A comparative evaluation should determine whether microbial intrusion or ingress into the product packaging could occur at those physical integrity test value ranges that have been deemed acceptable for the finished product. This determination should be based on a comparison between microbiological data and the values obtained from physical integrity test method. The comparison of physical integrity testing to microbial ingress testing for assessment of product packaging integrity can be obtained either by direct comparison or by studies that demonstrate that the physical test measures defects that are too small for microbial passage.

Due to its design or material composition, a product packaging system may not permit or yield graded physical test responses when a range of defects is created in the packaging. In some situations, even upon creating artificial defects in a product packaging system, the resulting range of physical testing values may remain approximately the same. In other words, the test method may yield a qualitative rather than a quantitative measure of package leakage. Also, microbial ingress may not occur until exaggerated physical defects are created in the packaging. In such cases, a direct correlation of microbial ingress to a series of physical value ranges is not possible. When this occurs, the testing results become merely pass or fail results conducted on packaging with known defects.

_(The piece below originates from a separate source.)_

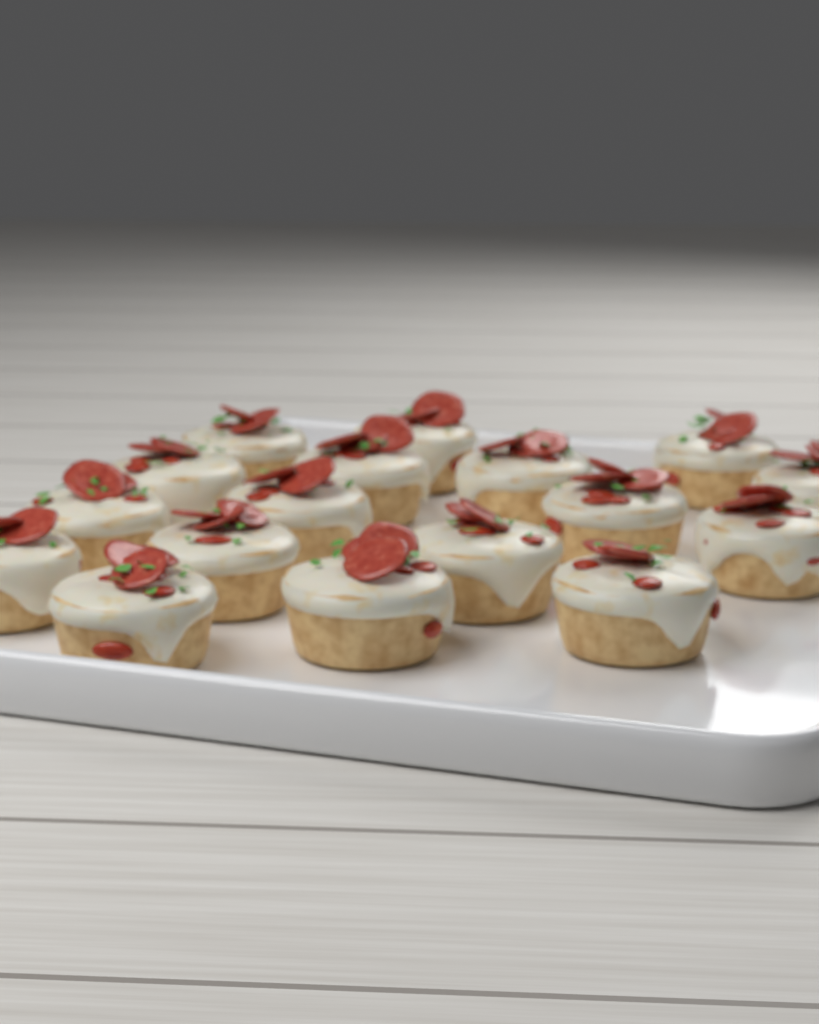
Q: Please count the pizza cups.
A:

Physical and microbiological methods for product package integrity testing should take into consideration the design of the closure system; the manufacturing method, including the sterilization process; and the intended use of the product. Any particular physical or microbial method may not be applied to all product packaging systems.

During initial integrity evaluations of a packaging system, a number of physical tests may be used. These physical tests may include, but are not limited to, pressure and vacuum decay tests, dye immersion tests, liquid chemical tracer tests, gas ionization of evacuated containers, high-voltage leak detection of plastic or glass containers, visual examination for glass cracks, and gas leakage or package headspace analysis. Other tests that may be valuable in evaluating package seal quality include screw-cap removal torque, elastomeric stopper residual seal force, or heat seal strength.

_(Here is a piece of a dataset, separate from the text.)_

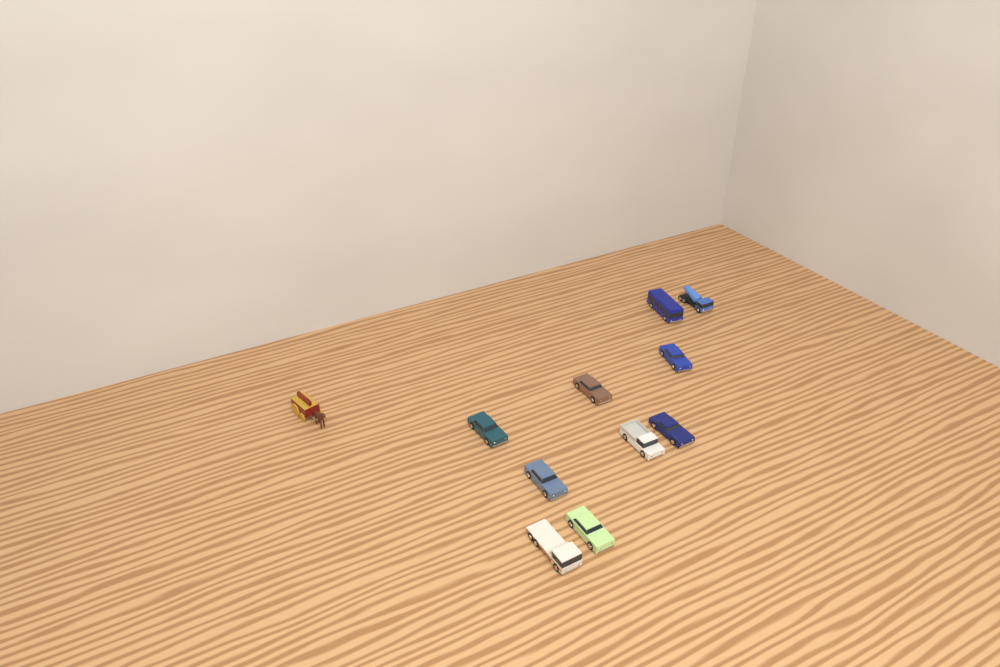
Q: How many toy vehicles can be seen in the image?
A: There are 11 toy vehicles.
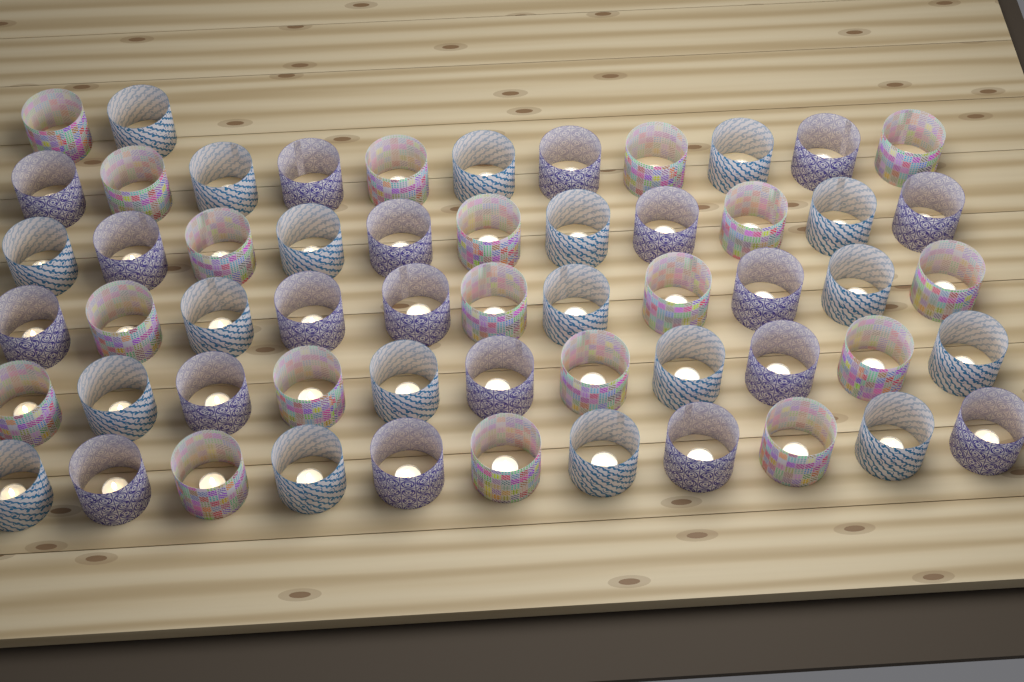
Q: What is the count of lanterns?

Microbiological tests may include closure immersion testing for rigid container systems, inoculated shipment testing for certain packaging, and an aerobiological challenge for tortuous path barrier packaging.

Dual function container–closure systems are characterized by the addition of one or more intended functions to that of a container and require special consideration for integrity evaluation. For instance, in the case of small, flexible or rigid containers with an appended device component that allows direct patient injection and drug delivery, a delivery function is added to the container function. Thus, frequently, one compartment of the dual container–closure system is designed to contain the drug or solution prior to use or activation of the system—product containment compartment. Another compartment, different in function and design, either directly delivers the product from the container portion to a fluid pathway for direct injection of the patient or communicates with a sterile pathway of another access device. For example, a prefilled syringe contains a solution (container compartment) and a device component (delivery compartment) physically separated from the container compartment and used to directly administer the drug to the patient.

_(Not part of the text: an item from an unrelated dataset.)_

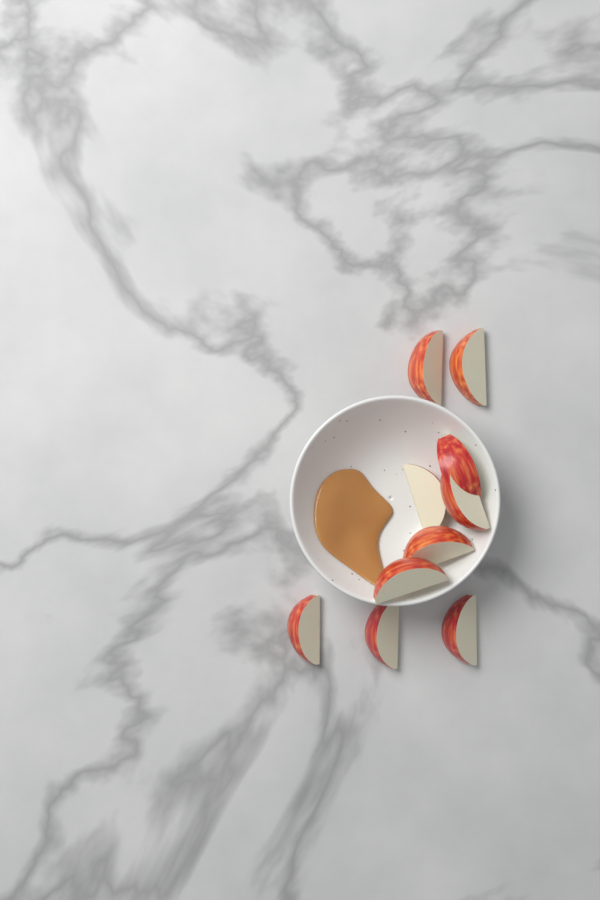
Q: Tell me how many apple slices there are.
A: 10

Therefore, dual container–closure systems typically have at least two compartments that require microbial barrier properties, and packaging integrity after sterilization and/or aseptic filling should be demonstrated for both compartments. In many cases, different portions of the dual system require different integrity testing methods. The selection of the integrity testing method is determined primarily on the basis of the intended objectives or performance requirements of the particular compartment. For example, the solution or drug-containing compartment of the dual container–closure system must be enclosed or sealed in a manner that precludes leakage of product or microbial ingress during and following the manufacturing process (see Selection of Evaluation Methods). On the other hand, the delivery portion of the dual container–closure system frequently contains a fluid pathway that is empty during the sterilization or aseptic filling process and is intended to remain dry until the product container portion is activated prior to use. A covering, a sheath, or perhaps a cap designed to vent during sterilization and storage protects the delivery compartment from airborne microbial ingress throughout the life of the article. However, this portion of the device is frequently not designed to prevent liquid ingress. Liquid ingress can be precluded by secondary packaging or by the physical design of the system itself. Microbial integrity testing of the delivery portion of such a dual container–closure system may include a nonimmersion microbial method or physical integrity test. Microbial testing would include, for example, an aerosolized microbial challenge under defined pressure changes.